DELİLLERİN DEĞERLENDİRİLMESİ: Bilirkişi raporları, … 6. Asliye Ticaret Mahkemesi … esas sayılı dosya aslı, Enerji Piyasası Düzenleme Kurumunun yazı cevabı, fatura örnekleri dosya arasında delil olarak mevcuttur.
Dava dosyasının …5. Asliye Ticaret Mahkemesinin17/03/2016 Tarih, … Esas ve… Karar sayılı yetkisizlik kararı ile dava dosyasının Mahkememize tevzi edildiği anlaşılmıştır.
Birleşen … 6. Asliye Ticaret Mahkemesinin … E sayılı dosyasında, davanın taraflarının ve konusunun aynı olduğu iddiası ile mahkememiz dosyanın … 5 Asliye Ticaret Mahkemesinin …esas sayılı dosyası ile birleştirilme kararı verilmiştir.
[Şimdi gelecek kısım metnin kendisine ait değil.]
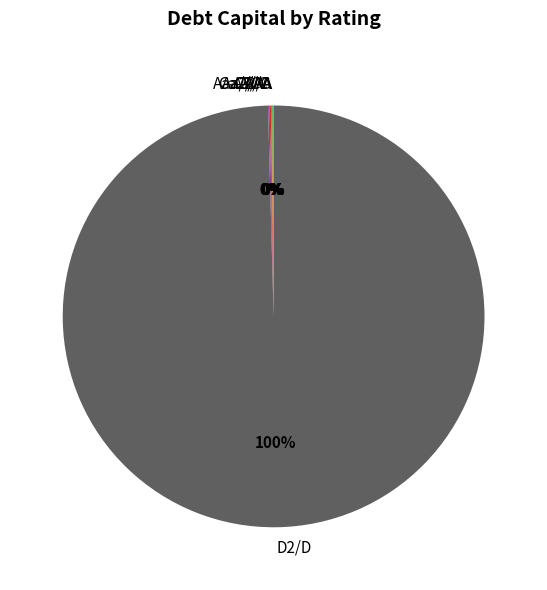

To the nearest percent, what percentage of the pie is D2/D?

100%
Mahkememizden verilen 22/11/2017 tarih ve 2016/490 Esas 2017/1018 sayılı kararı İstanbul Bölge Adliye Mahkemesi 3. Hukuk Dairesi’nin 13/06/2019 tarih ve 2018/795 Esas, 2019/1015 Karar sayılı ilamı kapsamında; “Dosya kapsamına göre, birleşen dava ile ilgili olarak ,davalı tarafa yargılamanın hiç bir aşamasında dava dilekçesi/duruşma gününü bildirir davetiye tebliğ edilmeden, HMK 27. maddede düzenlenen hukuki dinlenilme hakları ihlal edilerek yargılamaya devam olunması usul ve hukuka uygun görülmemiştir. Bu husus kamu düzenine ilişkin olup, resen dikkate alınması gerekir. Taraf teşkili sağlanmadan, tarafların yargılamaya katılması imkânı sağlanmadan davanın esası hakkında hüküm kurulması Anayasa’nın 36. maddesinde ve Avrupa İnsan Hakları Sözleşmesi’nin 6. maddesinde düzenlenen adil yargılanma hakkının en önemli unsuru olan hukuki dinlenilme hakkına, usul ve yasaya aykırı olmakla, davalının istinaf başvurusunun dosya kapsamına göre yerinde görülmekle kabulü ile, mahkemenin istinafa konu kararının birleşen dava yönünden HMK 355, 27.maddeleri ,Anayasa’nın 36. maddesi ve HMK 353/1-a-4 maddesi gereğince kaldırılmasına ve birleşen dava yönünden usule uygun yeniden yargılama yapılmak üzere dosyanın ilk derece mahkemesine geri çevrilmesine, asıl dava ile ilgili olarak istinaf sebeplerinin bu aşamada incelenmesine yer olmadığına,” kaldırılmakla Mahkememizin 2019/507 Esas sayısına kaydı yapılmıştır.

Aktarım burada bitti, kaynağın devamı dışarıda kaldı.